Jaschik, cofounder of Inside Higher Ed and a leading voice on higher education issues, described this disconnect as similar to a Lake Wobegon effect – a term for the human tendency to claim to be above average despite what the reality may be.

“We see the gap quite often,” said Jaschik in a Feb. 15 Web seminar. “We know the reality, but we still root for the home team.”

Academic rigor, quality and health are relevant to all higher education institutions and it is up to the CAOs of these institutions to uphold these foundations. UMass’ own provost, Staros, had much to say on the survey results and how UMass was faring in the broader field of higher education.

Staros has served as provost & senior vice chancellor for academic affairs on campus since 2009 and also teaches biochemistry and molecular biology, according to the UMass website. He realized how unfamiliar his position is to the student body, saying “I think Provost is one of the most invisible parts of the upper administration – to the students. But you know, that’s not a bad thing. There are [other positions] that affect the lives of day to day students more.”

Invisible or not, Staros holds one of the top positions on campus and is much in tune with the overall academic quality, health and rigor at UMass. Though he does not recall taking this particular survey by Inside Higher Ed, saying he gets many requests for surveys and only answers a few each year, Staros is familiar with these results and how UMass stands in comparison, especially on the topics of budget cuts and academic quality.

“We’re doing better than a lot of other places,” Staros said about the possibility of a disconnect between ratings and reality. “My analysis of that kind of disconnect, in many cases, is provosts are looking out over the national landscape and they’re seeing other systems and other institutions that are much harder hit than they are.”

The survey found that 8.7 percent of provosts surveyed see academic health on their campus as having been hurt by budget cuts over the past three years, though only 21.6 percent say they can make more cuts without hurting quality.

UMass fared better than most during the budget cuts of the past three years, Staros said, with help of money allocated to the University by Gov.

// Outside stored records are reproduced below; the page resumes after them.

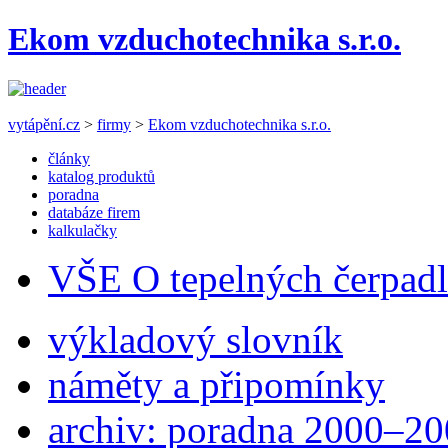
Ekom vzduchotechnika s.r.o.
vytápění.cz
>
firmy
>
Ekom vzduchotechnika s.r.o.
články
katalog produktů
poradna
databáze firem
kalkulačky
VŠE O tepelných čerpad
výkladový slovník
náměty a připomínky
archiv: poradna 2000–2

Deval Patrick from the Recovery Act of 2009.

“It gave us a bridge so that we could plan and so we could put changes into effect that were less disruptive than in other states,” Staros said.

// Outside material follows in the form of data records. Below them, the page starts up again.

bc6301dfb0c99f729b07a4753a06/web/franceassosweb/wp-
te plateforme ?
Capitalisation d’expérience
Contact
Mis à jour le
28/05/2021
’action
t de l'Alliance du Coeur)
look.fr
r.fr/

Staros did not ignore the number of compromises, including larger class sizes, that UMass has had to make in order to adapt to what he described as a nearly $60 million decrease in the state appropriations over the past three years.

“Are we having to compromise on some things? Of course,” he said, though he discussed recovery strategies from these cuts for future campus improvement, including increasing out-of-state enrollment and improving retention rates.

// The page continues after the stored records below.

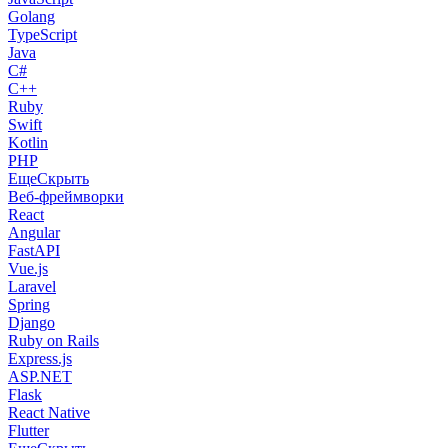
Golang
TypeScript
Java
C#
C++
Ruby
Swift
Kotlin
PHP
Еще
Скрыть
Веб-фреймворки
React
Angular
FastAPI
Vue.js
Laravel
Spring
Django
Ruby on Rails
Express.js
ASP.NET
Flask
React Native
Flutter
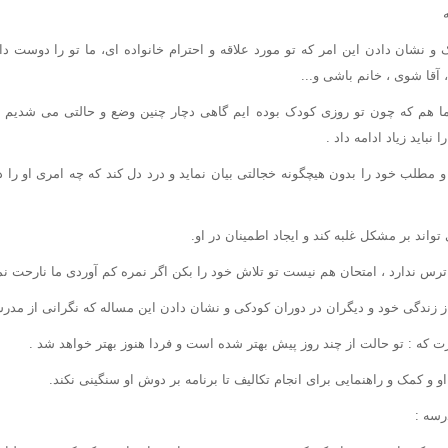
 نشان دادن این امر که تو مورد علاقه و احترام خانواده ای، ما تو را دوست د
آقا شوی ، خانم باشی و...
 ما هم که چون تو روزی کودک بوده ایم گاهی دچار چنین وضع و حالتی می شدیم
نباید زیاد ادامه داد .
و مطلب خود را بدون هیچگونه خجالتی بیان نماید و درد دل کند که چه امری او را 
واند بر مشکل غلبه کند و ایجاد اطمینان در او.
ترس ندارد ، امتحان هم نیست تو تلاش خود را بکن اگر نمره کم آوردی ما نارحت ن
از زندگی خود و دیگران در دوران کودکی و نشان دادن این مساله که نگرانی از مد
ت که : تو حالت از چند روز پیش بهتر شده است و فردا هنوز بهتر خواهد شد .
و کمک و راهنمایی برای انجام تکالیف تا برنامه بر دوش او سنگینی نکند.
رسه :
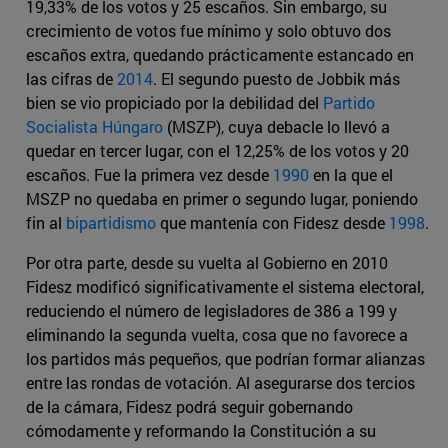
19,33% de los votos y 25 escaños. Sin embargo, su
crecimiento de votos fue mínimo y solo obtuvo dos
escaños extra, quedando prácticamente estancado en
las cifras de
2014
. El segundo puesto de Jobbik más
bien se vio propiciado por la debilidad del
Partido
Socialista Húngaro
(MSZP), cuya debacle lo llevó a
quedar en tercer lugar, con el 12,25% de los votos y 20
escaños. Fue la primera vez desde
1990
en la que el
MSZP no quedaba en primer o segundo lugar, poniendo
fin al
bipartidismo
que mantenía con Fidesz desde
1998
.
Por otra parte, desde su vuelta al Gobierno en 2010
Fidesz modificó significativamente el sistema electoral,
reduciendo el número de legisladores de 386 a 199 y
eliminando la segunda vuelta, cosa que no favorece a
los partidos más pequeños, que podrían formar alianzas
entre las rondas de votación. Al asegurarse dos tercios
de la cámara, Fidesz podrá seguir gobernando
cómodamente y reformando la Constitución a su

To accomplish these goals, Staros stressed improving the academic rigor and quality of programs at UMass. Among higher education officials nation-wide, the survey found that “while CAOs report that their campus is maintaining high standards, almost three-fourths agree that academic rigor issues ‘pose real problems elsewhere in higher education.’” Just one in six provosts said they believed academic rigor had fallen at their own institution.

Technology as part of the classroom experience is one of the strategies Staros mentioned as part of plans to improve the academic experience at UMass. Improve the quality and rigor of the academic programs, he said, and students will stay and thrive.

“Students who grew up connected [to digital technology] learn differently than students who up in the time that I did … What we need to do to keep our teaching effective is to stay up with it and listen to the younger faculty coming in,” Staros said, “We’re trying to make a richer type of education that’s more effective.”